-------- Extracted text
Since Cisco Pushing More vNetwork into Hardware Fail-Safe within the virtual network becomes all important. No one has said much on how this technology will work, other than it is a paravirtualized driver based on VMXNET3. But the questions remain:

  • Does this technology make use of the VMware Introspection APIs (VMsafe-Net)
  • Will it be secured much the same way as virtualized components are today, will this truly be a physical only security model, or some combination?

I do not see this technology moving to a physical-only security model considering VMware’s investment in VMware vShield Edge for use with vCloud Director but more a hybrid model as the vNIC still connects to the Portgroup and then from there may go direct to hardware passing through the Cisco Nexus 1000V. As you can see in Figure 2, the purple dashed line shows this path. The VMsafe-Net introspection APIs would still come into play.  What happens if the VMsafe-Net virtual appliance also dies? The Third Party vendors solved this issue with a Fail-Safe model of downloading the majority of the firewall rules into the VMsafe-Net driver installed on every host in a cluster and not by keeping them in the firewall virtual appliance. vShield Edge, App, and Zones does not do this. So when the vShield Edge or App virtual appliance dies, we are now once more Failed-Closed locking you out of the system. Perhaps with this change coming from Cisco, Cisco can work with VMware to create a hybrid hardware/software device that Fails-Safe as needed.
----------------
-------- Dataset extract
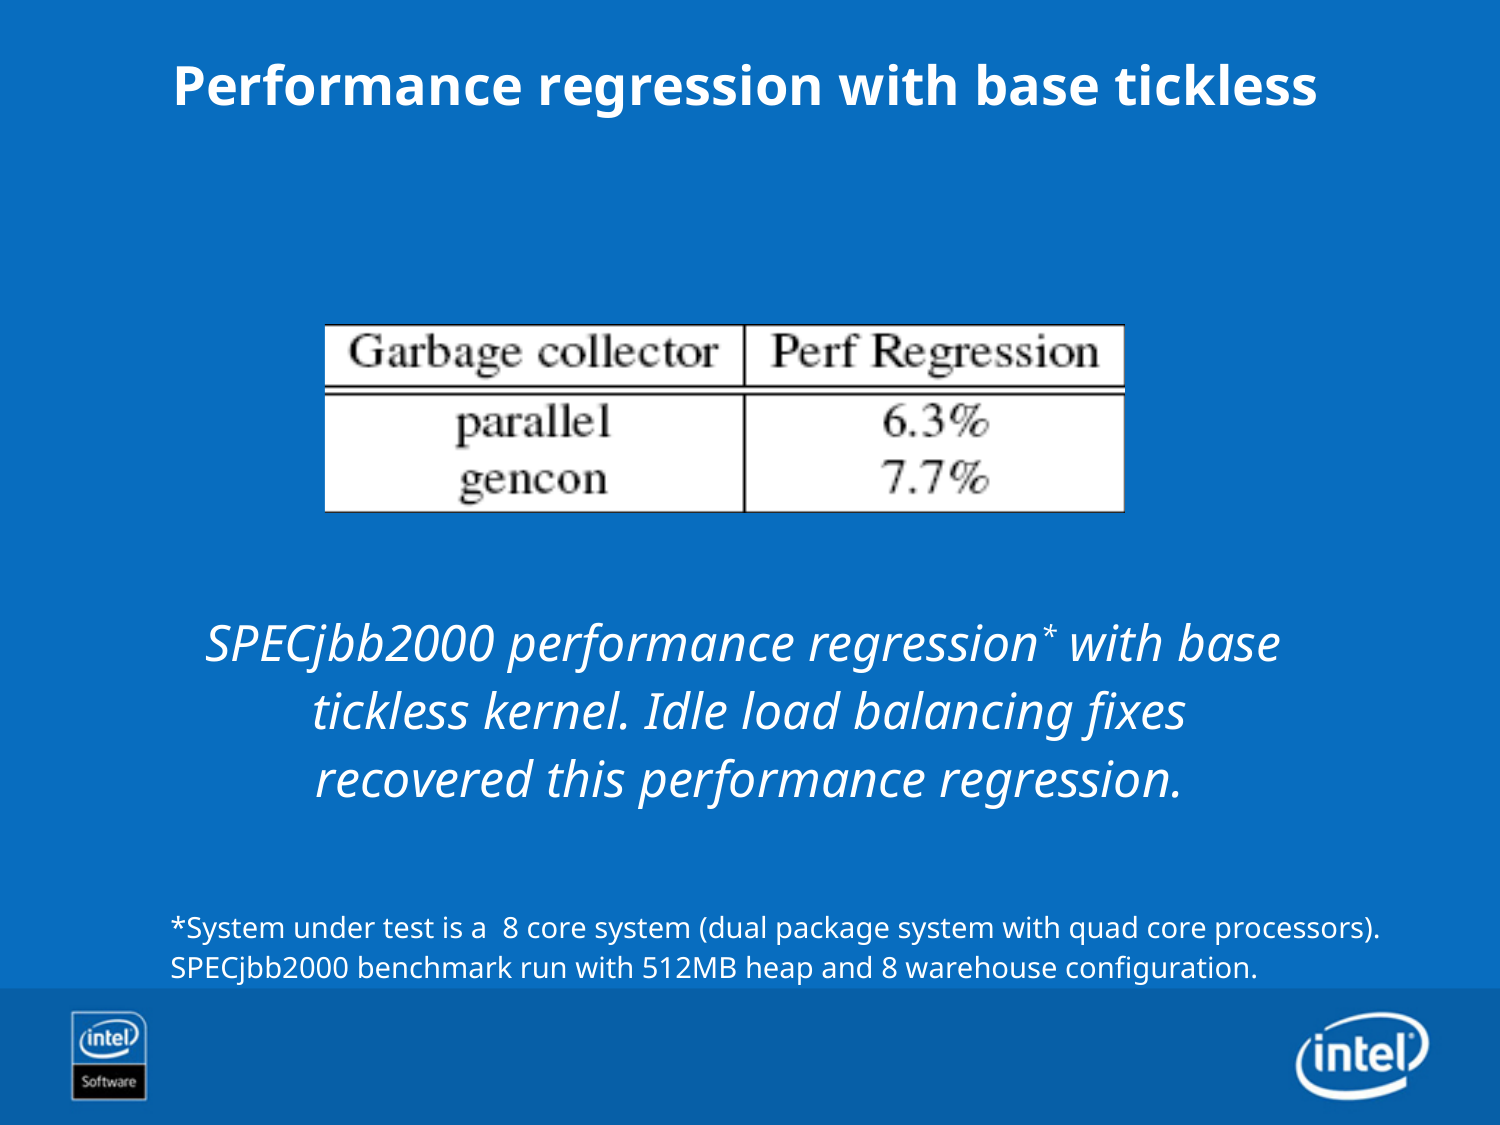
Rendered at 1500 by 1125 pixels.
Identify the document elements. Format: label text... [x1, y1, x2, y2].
----------------
## Jobs
a) Translate this sentence from the virtual network security text into Spanish: "The VMsafe-Net introspection APIs would still come into play."
b) Rewrite the virtual network security text from "Since Cisco Pushing" to "or some combination?", changing "VMXNET3" to "VMXNET2".
The lines after the text are separate material.

## Outputs
a) Las API de introspección de VMsafe-Net seguirían entrando en juego.

b)
Since Cisco Pushing More vNetwork into Hardware Fail-Safe within the virtual network becomes all important. No one has said much on how this technology will work, other than it is a paravirtualized driver based on VMXNET2. But the questions remain:

  • Does this technology make use of the VMware Introspection APIs (VMsafe-Net)
  • Will it be secured much the same way as virtualized components are today, will this truly be a physical only security model, or some combination?